Written task A:
In the Industry Icons text, how many of the 12 honourees entered the industry in the 1980s?

The commercial achievements are, by any measure, substantial. Several on the list have built businesses from nothing to nine-figure valuations. One oversaw a sale that exceeded £1.1 billion; another grew a business organically from £2.5 million to £25 million in revenue without ever taking on external debt. Another icon guided a trade association through a period of 60% membership growth, transforming it into a genuinely influential voice in regulatory dialogue. Collectively, the careers on this list account for transactions, exits and expansions totalling well into the billions.
But the achievements that define an icon are rarely the ones that appear in deal announcements. They are the apprentices now running their own businesses, the underwriters who learned to say no in a culture that rewarded yes, the compliance frameworks that kept small brokers afloat when the regulatory tide came in. They are the BIBA board seats, the CII presidencies, the AI codes of conduct that someone had to sit down and write. They are the phone calls taken at difficult moments, and the careers that exist because someone decided, years ago, to invest in a person rather than a position.
The 2026 Industry Icons cohort provides a rare cross-section of what sustained success in UK insurance looks like in practice. The data gathered through the nomination and research process reveals several patterns worth examining – not just about who made the list, but about what the industry still needs to address.

The majority of the 2026 cohort entered the industry between 1980 and 1999, with seven of the 12 starting their careers in the 1980s alone. Two honourees began careers in the 1960s and 1970s, respectively, giving the cohort a combined span of entry points stretching over three decades. The breadth of that range reflects the deliberate design of the eligibility criteria: a minimum of 35 years’ experience was set specifically to capture leaders who have lived through multiple cycles of the market rather than excelled in a single era.

Eight of the 12 honourees have been in the industry for between 35 and 40 years. A further two fall in the 41–45-year range, and two have careers exceeding 46 years – one of whom entered insurance in 1969 and has remained active ever since. The concentration in the 35– 40-year bracket reflects the entry cohorts of the early-to-mid 1980s, a period of significant expansion and structural change in the UK market.

The sector breakdown reveals a cohort that is genuinely diverse in professional background. Commercial broking and MGA or underwriting leadership each account for four honourees. Trade association stewardship accounts for two, with loss adjusting and insurer operations each represented by one. No single discipline dominates, which reflects both the breadth of the nomination process and the editorial team’s intention to recognise leadership across the full scope of the UK market rather than within any single segment of it.

Six of the 12 honourees are actively involved in spearheading ESG initiatives, whether through formal board commitments, embedded organisational programs or direct involvement in standards development. This reflects a genuine shift in the senior generation of UK insurance leaders, for whom sustainability and governance have moved from peripheral concerns to core strategic priorities. A further five honourees did not disclose ESG activity through the nomination process, meaning the true proportion engaged in this space may be higher.

The diversity picture is more challenging. Of those who provided information, only one honouree is currently an active member of a formally constituted racial diversity group, committee or initiative. Six confirmed they are not, five did not disclose. This shows a significant gap – not as a criticism of the individuals recognised, whose careers and contributions speak for themselves, but as a clear signal about where the senior leadership of the UK insurance market has further work to do as it shapes the generation that will follow.
Howard Pepper began his career in insurance in 1982. By 2010, after 28 years working across distribution, underwriting and strategic leadership, he had seen enough of the appointed representative market to know it was not working as well as it should. He decided to do something about it.

Data lines:
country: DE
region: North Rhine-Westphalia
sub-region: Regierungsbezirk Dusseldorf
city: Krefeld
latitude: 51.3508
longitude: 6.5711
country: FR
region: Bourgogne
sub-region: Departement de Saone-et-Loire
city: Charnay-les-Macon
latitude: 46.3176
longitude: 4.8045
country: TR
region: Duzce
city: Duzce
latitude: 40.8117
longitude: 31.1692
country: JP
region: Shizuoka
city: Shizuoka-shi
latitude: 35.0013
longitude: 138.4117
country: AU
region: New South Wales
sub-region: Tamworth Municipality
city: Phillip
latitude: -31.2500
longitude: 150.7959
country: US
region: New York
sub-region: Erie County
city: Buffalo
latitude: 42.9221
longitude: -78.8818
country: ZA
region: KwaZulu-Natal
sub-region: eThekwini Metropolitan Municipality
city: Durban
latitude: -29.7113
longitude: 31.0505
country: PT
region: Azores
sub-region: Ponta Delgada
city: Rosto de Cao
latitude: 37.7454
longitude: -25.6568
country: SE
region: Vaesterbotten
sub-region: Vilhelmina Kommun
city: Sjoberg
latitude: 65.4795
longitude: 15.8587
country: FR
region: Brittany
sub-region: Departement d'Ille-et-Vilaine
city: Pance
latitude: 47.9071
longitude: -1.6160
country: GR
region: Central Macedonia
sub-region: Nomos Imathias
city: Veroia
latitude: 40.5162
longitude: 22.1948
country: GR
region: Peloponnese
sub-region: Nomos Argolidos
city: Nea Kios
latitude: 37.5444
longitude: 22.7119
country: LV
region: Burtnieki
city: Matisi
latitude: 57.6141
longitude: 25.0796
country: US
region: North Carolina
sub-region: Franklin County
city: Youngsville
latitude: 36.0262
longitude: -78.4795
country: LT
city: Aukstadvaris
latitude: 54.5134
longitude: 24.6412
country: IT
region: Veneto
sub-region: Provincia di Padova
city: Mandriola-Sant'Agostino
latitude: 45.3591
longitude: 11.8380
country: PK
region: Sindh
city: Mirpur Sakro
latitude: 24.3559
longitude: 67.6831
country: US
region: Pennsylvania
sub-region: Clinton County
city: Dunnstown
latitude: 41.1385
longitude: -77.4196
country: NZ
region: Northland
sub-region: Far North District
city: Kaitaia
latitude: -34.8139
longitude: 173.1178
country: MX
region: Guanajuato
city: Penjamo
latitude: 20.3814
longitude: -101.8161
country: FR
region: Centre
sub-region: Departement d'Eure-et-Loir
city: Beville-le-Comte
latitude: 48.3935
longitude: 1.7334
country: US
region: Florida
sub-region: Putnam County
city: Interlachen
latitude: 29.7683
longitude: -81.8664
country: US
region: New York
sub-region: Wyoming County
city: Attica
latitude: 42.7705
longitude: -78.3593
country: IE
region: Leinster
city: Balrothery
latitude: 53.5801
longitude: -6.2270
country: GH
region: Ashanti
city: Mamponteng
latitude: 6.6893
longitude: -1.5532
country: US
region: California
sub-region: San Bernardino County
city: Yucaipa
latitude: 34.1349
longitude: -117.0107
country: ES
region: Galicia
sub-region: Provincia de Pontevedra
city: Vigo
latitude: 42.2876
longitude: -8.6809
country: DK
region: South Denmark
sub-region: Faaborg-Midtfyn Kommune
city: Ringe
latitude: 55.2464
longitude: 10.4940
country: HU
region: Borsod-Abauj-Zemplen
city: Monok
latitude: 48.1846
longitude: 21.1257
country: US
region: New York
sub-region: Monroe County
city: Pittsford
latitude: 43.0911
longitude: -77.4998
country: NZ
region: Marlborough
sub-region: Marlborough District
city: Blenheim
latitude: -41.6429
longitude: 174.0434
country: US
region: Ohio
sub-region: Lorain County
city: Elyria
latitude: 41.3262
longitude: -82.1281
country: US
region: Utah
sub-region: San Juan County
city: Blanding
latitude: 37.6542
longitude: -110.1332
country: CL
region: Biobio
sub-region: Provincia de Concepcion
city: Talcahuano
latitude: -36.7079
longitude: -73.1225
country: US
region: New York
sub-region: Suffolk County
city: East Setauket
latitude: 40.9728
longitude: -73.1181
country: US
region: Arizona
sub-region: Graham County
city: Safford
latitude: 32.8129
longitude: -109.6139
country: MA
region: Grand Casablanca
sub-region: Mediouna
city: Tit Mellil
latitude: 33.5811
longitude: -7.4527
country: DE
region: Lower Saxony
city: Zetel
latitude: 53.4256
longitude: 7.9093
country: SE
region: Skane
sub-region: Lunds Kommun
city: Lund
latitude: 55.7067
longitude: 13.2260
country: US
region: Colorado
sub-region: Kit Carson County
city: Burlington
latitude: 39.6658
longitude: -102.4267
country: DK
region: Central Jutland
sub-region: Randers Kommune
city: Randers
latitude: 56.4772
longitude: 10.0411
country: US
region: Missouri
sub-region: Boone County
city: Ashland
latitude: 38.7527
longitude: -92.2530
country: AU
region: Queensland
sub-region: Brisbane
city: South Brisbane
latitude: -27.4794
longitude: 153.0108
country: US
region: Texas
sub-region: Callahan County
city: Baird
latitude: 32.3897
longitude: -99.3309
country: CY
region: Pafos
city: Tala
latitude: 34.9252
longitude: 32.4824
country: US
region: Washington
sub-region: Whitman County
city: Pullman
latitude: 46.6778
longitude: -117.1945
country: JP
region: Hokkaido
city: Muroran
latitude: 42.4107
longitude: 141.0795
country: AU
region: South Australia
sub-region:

Written task B:
From the listing, write out the lines verbatim, starting at the line containing "city: Beville-le-Comte" and ending at the line containing "region: Galicia", both included.

Task solution A:
Seven

Task solution B:
city: Beville-le-Comte
latitude: 48.3935
longitude: 1.7334
country: US
region: Florida
sub-region: Putnam County
city: Interlachen
latitude: 29.7683
longitude: -81.8664
country: US
region: New York
sub-region: Wyoming County
city: Attica
latitude: 42.7705
longitude: -78.3593
country: IE
region: Leinster
city: Balrothery
latitude: 53.5801
longitude: -6.2270
country: GH
region: Ashanti
city: Mamponteng
latitude: 6.6893
longitude: -1.5532
country: US
region: California
sub-region: San Bernardino County
city: Yucaipa
latitude: 34.1349
longitude: -117.0107
country: ES
region: Galicia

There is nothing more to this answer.